**Your task:** Convert all of the material below into a numbered list with one line per item, and omit any blank lines.

**Supplied data:**
==*==
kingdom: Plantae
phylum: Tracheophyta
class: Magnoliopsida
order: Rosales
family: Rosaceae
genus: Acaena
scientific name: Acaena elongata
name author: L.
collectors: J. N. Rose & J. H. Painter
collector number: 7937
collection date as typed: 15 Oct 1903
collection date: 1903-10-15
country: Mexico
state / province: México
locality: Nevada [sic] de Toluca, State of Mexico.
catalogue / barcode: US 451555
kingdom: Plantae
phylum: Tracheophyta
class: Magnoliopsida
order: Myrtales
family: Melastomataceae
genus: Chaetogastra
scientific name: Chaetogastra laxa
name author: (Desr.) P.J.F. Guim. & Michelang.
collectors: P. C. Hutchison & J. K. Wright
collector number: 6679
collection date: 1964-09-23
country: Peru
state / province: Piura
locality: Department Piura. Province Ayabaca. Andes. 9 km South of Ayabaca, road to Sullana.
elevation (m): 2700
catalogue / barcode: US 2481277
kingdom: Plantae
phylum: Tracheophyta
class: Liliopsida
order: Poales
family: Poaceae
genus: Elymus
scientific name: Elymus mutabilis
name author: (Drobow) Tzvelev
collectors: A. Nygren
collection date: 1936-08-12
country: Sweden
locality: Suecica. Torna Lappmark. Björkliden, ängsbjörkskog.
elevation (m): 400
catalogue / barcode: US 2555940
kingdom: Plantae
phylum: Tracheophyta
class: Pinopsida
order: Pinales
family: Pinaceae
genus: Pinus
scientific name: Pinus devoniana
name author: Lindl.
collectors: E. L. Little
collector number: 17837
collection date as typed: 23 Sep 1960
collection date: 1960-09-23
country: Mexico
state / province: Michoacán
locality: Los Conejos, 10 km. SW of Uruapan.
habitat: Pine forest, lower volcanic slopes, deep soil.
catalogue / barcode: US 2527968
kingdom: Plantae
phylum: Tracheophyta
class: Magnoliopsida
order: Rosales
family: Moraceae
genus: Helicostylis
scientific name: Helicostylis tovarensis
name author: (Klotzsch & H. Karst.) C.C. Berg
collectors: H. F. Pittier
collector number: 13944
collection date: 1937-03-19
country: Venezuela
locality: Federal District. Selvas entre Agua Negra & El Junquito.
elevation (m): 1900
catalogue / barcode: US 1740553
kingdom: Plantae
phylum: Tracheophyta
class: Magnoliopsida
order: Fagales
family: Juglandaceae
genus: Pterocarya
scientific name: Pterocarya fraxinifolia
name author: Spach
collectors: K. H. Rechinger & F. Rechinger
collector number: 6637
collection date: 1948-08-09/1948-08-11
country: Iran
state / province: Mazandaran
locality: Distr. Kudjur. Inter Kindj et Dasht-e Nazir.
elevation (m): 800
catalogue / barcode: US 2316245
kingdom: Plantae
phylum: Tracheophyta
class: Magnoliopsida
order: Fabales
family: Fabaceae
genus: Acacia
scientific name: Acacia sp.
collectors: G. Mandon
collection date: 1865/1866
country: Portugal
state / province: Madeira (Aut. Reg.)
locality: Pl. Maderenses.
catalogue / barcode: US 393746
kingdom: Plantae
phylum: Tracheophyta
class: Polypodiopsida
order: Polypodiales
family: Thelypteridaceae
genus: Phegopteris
==*==
**Expected output:**
1. kingdom: Plantae
2. phylum: Tracheophyta
3. class: Magnoliopsida
4. order: Rosales
5. family: Rosaceae
6. genus: Acaena
7. scientific name: Acaena elongata
8. name author: L.
9. collectors: J. N. Rose & J. H. Painter
10. collector number: 7937
11. collection date as typed: 15 Oct 1903
12. collection date: 1903-10-15
13. country: Mexico
14. state / province: México
15. locality: Nevada [sic] de Toluca, State of Mexico.
16. catalogue / barcode: US 451555
17. kingdom: Plantae
18. phylum: Tracheophyta
19. class: Magnoliopsida
20. order: Myrtales
21. family: Melastomataceae
22. genus: Chaetogastra
23. scientific name: Chaetogastra laxa
24. name author: (Desr.) P.J.F. Guim. & Michelang.
25. collectors: P. C. Hutchison & J. K. Wright
26. collector number: 6679
27. collection date: 1964-09-23
28. country: Peru
29. state / province: Piura
30. locality: Department Piura. Province Ayabaca. Andes. 9 km South of Ayabaca, road to Sullana.
31. elevation (m): 2700
32. catalogue / barcode: US 2481277
33. kingdom: Plantae
34. phylum: Tracheophyta
35. class: Liliopsida
36. order: Poales
37. family: Poaceae
38. genus: Elymus
39. scientific name: Elymus mutabilis
40. name author: (Drobow) Tzvelev
41. collectors: A. Nygren
42. collection date: 1936-08-12
43. country: Sweden
44. locality: Suecica. Torna Lappmark. Björkliden, ängsbjörkskog.
45. elevation (m): 400
46. catalogue / barcode: US 2555940
47. kingdom: Plantae
48. phylum: Tracheophyta
49. class: Pinopsida
50. order: Pinales
51. family: Pinaceae
52. genus: Pinus
53. scientific name: Pinus devoniana
54. name author: Lindl.
55. collectors: E. L. Little
56. collector number: 17837
57. collection date as typed: 23 Sep 1960
58. collection date: 1960-09-23
59. country: Mexico
60. state / province: Michoacán
61. locality: Los Conejos, 10 km. SW of Uruapan.
62. habitat: Pine forest, lower volcanic slopes, deep soil.
63. catalogue / barcode: US 2527968
64. kingdom: Plantae
65. phylum: Tracheophyta
66. class: Magnoliopsida
67. order: Rosales
68. family: Moraceae
69. genus: Helicostylis
70. scientific name: Helicostylis tovarensis
71. name author: (Klotzsch & H. Karst.) C.C. Berg
72. collectors: H. F. Pittier
73. collector number: 13944
74. collection date: 1937-03-19
75. country: Venezuela
76. locality: Federal District. Selvas entre Agua Negra & El Junquito.
77. elevation (m): 1900
78. catalogue / barcode: US 1740553
79. kingdom: Plantae
80. phylum: Tracheophyta
81. class: Magnoliopsida
82. order: Fagales
83. family: Juglandaceae
84. genus: Pterocarya
85. scientific name: Pterocarya fraxinifolia
86. name author: Spach
87. collectors: K. H. Rechinger & F. Rechinger
88. collector number: 6637
89. collection date: 1948-08-09/1948-08-11
90. country: Iran
91. state / province: Mazandaran
92. locality: Distr. Kudjur. Inter Kindj et Dasht-e Nazir.
93. elevation (m): 800
94. catalogue / barcode: US 2316245
95. kingdom: Plantae
96. phylum: Tracheophyta
97. class: Magnoliopsida
98. order: Fabales
99. family: Fabaceae
100. genus: Acacia
101. scientific name: Acacia sp.
102. collectors: G. Mandon
103. collection date: 1865/1866
104. country: Portugal
105. state / province: Madeira (Aut. Reg.)
106. locality: Pl. Maderenses.
107. catalogue / barcode: US 393746
108. kingdom: Plantae
109. phylum: Tracheophyta
110. class: Polypodiopsida
111. order: Polypodiales
112. family: Thelypteridaceae
113. genus: Phegopteris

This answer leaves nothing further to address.